(Given records Opens)
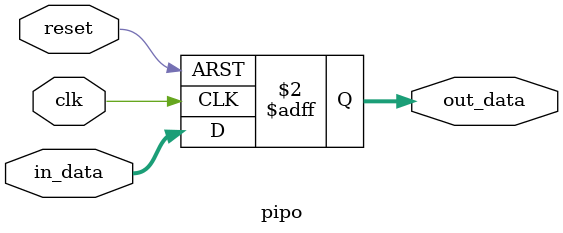
<source format=v>
`timescale 1ns / 1ps

module pipo #(parameter WIDTH = 8) (
    input wire clk,         // Clock signal
    input wire reset,       // Reset signal
    input wire [WIDTH-1:0] in_data,  // 4-bit input data
    output reg [WIDTH-1:0] out_data  // 4-bit output data
);

// On every clock edge, if reset is high, set output to 0, otherwise load input into output
always @(posedge clk or posedge reset) begin
    if (reset)
        out_data <= 0;  // Reset to 0
    else
        out_data <= in_data;  // Load input data into output
end
 
endmodule

</source>
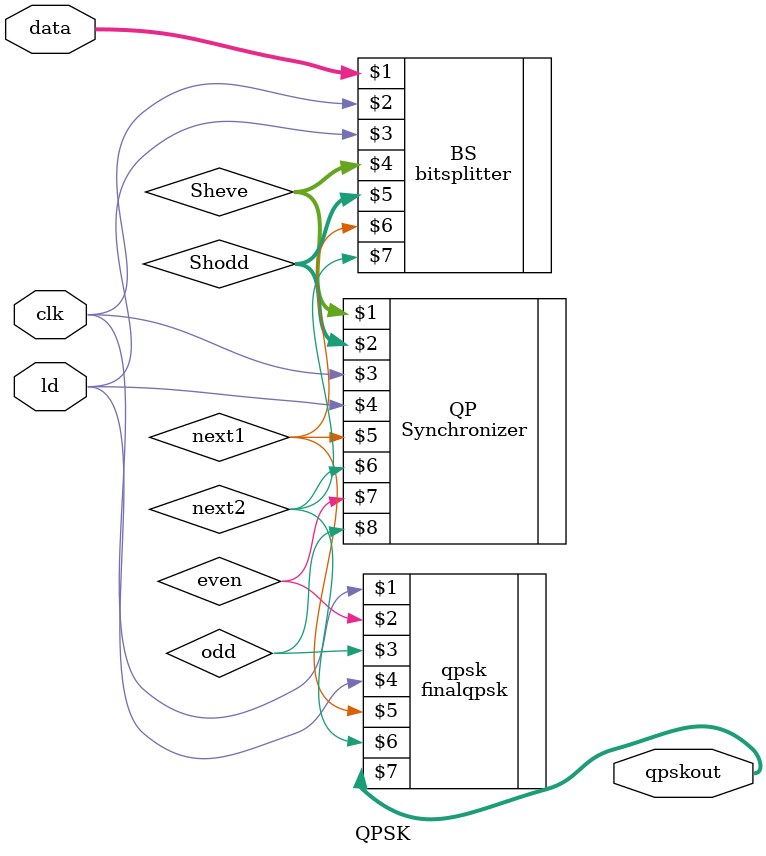
<source format=v>
module QPSK(
    input [7:0]data,
    input clk,ld,
    output [7:0]qpskout
    );
    wire [3:0]Sheve,Shodd;
    wire even,odd;
    bitsplitter BS(data,clk,ld,Sheve,Shodd,next1,next2);
    Synchronizer QP(Sheve,Shodd,clk,ld,next1,next2,even,odd);
    finalqpsk qpsk(clk,even,odd,ld,next1,next2,qpskout); 
endmodule

</source>
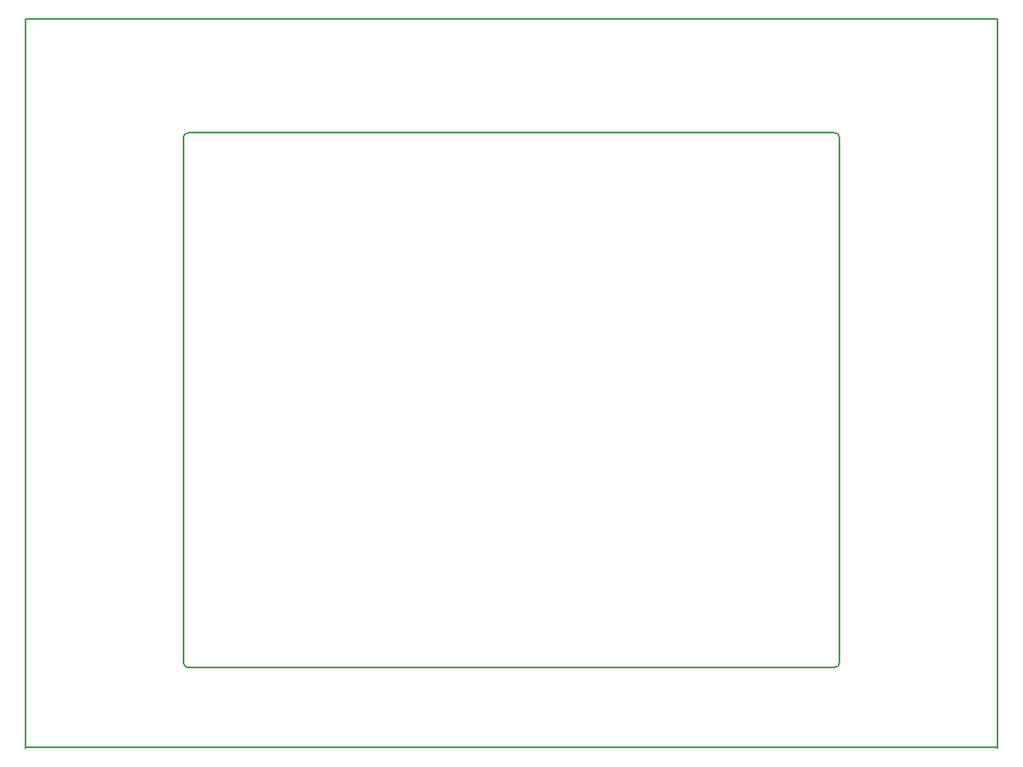
<source format=gbr>
%TF.GenerationSoftware,KiCad,Pcbnew,6.0.2-378541a8eb~116~ubuntu21.10.1*%
%TF.CreationDate,2022-03-01T19:57:36-08:00*%
%TF.ProjectId,cover_50x75,636f7665-725f-4353-9078-37352e6b6963,rev?*%
%TF.SameCoordinates,Original*%
%TF.FileFunction,Profile,NP*%
%FSLAX46Y46*%
G04 Gerber Fmt 4.6, Leading zero omitted, Abs format (unit mm)*
G04 Created by KiCad (PCBNEW 6.0.2-378541a8eb~116~ubuntu21.10.1) date 2022-03-01 19:57:36*
%MOMM*%
%LPD*%
G01*
G04 APERTURE LIST*
%TA.AperFunction,Profile*%
%ADD10C,0.200000*%
%TD*%
G04 APERTURE END LIST*
D10*
X154440000Y-111639999D02*
X154439900Y-57640000D01*
X238190000Y-120389999D02*
X138190001Y-120389998D01*
X138200000Y-120400000D02*
X138200000Y-45400000D01*
X221939999Y-57640000D02*
X221940000Y-111639998D01*
X154440000Y-111639999D02*
G75*
G03*
X154939999Y-112139998I499999J0D01*
G01*
X221439999Y-112139999D02*
G75*
G03*
X221940000Y-111639998I0J500001D01*
G01*
X154950000Y-57140000D02*
G75*
G03*
X154439900Y-57640000I-10000J-500000D01*
G01*
X221439999Y-112139999D02*
X154939999Y-112139998D01*
X138200000Y-45400000D02*
X238200000Y-45400000D01*
X238200000Y-45400000D02*
X238200000Y-120400000D01*
X221939999Y-57640000D02*
G75*
G03*
X221439999Y-57140000I-500000J0D01*
G01*
X154950000Y-57140000D02*
X221439999Y-57140000D01*
M02*

</source>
(Given records Closes)
▸ **Activity**
What is needed is an exact printout of all the entries, without the pictures.

▸ **Task result**
<source format=v>
`timescale 1ns / 1ps

module pipo #(parameter WIDTH = 8) (
    input wire clk,         // Clock signal
    input wire reset,       // Reset signal
    input wire [WIDTH-1:0] in_data,  // 4-bit input data
    output reg [WIDTH-1:0] out_data  // 4-bit output data
);

// On every clock edge, if reset is high, set output to 0, otherwise load input into output
always @(posedge clk or posedge reset) begin
    if (reset)
        out_data <= 0;  // Reset to 0
    else
        out_data <= in_data;  // Load input data into output
end
 
endmodule

</source>
<source format=v>
module QPSK(
    input [7:0]data,
    input clk,ld,
    output [7:0]qpskout
    );
    wire [3:0]Sheve,Shodd;
    wire even,odd;
    bitsplitter BS(data,clk,ld,Sheve,Shodd,next1,next2);
    Synchronizer QP(Sheve,Shodd,clk,ld,next1,next2,even,odd);
    finalqpsk qpsk(clk,even,odd,ld,next1,next2,qpskout); 
endmodule

</source>
<source format=gbr>
%TF.GenerationSoftware,KiCad,Pcbnew,6.0.2-378541a8eb~116~ubuntu21.10.1*%
%TF.CreationDate,2022-03-01T19:57:36-08:00*%
%TF.ProjectId,cover_50x75,636f7665-725f-4353-9078-37352e6b6963,rev?*%
%TF.SameCoordinates,Original*%
%TF.FileFunction,Profile,NP*%
%FSLAX46Y46*%
G04 Gerber Fmt 4.6, Leading zero omitted, Abs format (unit mm)*
G04 Created by KiCad (PCBNEW 6.0.2-378541a8eb~116~ubuntu21.10.1) date 2022-03-01 19:57:36*
%MOMM*%
%LPD*%
G01*
G04 APERTURE LIST*
%TA.AperFunction,Profile*%
%ADD10C,0.200000*%
%TD*%
G04 APERTURE END LIST*
D10*
X154440000Y-111639999D02*
X154439900Y-57640000D01*
X238190000Y-120389999D02*
X138190001Y-120389998D01*
X138200000Y-120400000D02*
X138200000Y-45400000D01*
X221939999Y-57640000D02*
X221940000Y-111639998D01*
X154440000Y-111639999D02*
G75*
G03*
X154939999Y-112139998I499999J0D01*
G01*
X221439999Y-112139999D02*
G75*
G03*
X221940000Y-111639998I0J500001D01*
G01*
X154950000Y-57140000D02*
G75*
G03*
X154439900Y-57640000I-10000J-500000D01*
G01*
X221439999Y-112139999D02*
X154939999Y-112139998D01*
X138200000Y-45400000D02*
X238200000Y-45400000D01*
X238200000Y-45400000D02*
X238200000Y-120400000D01*
X221939999Y-57640000D02*
G75*
G03*
X221439999Y-57140000I-500000J0D01*
G01*
X154950000Y-57140000D02*
X221439999Y-57140000D01*
M02*

</source>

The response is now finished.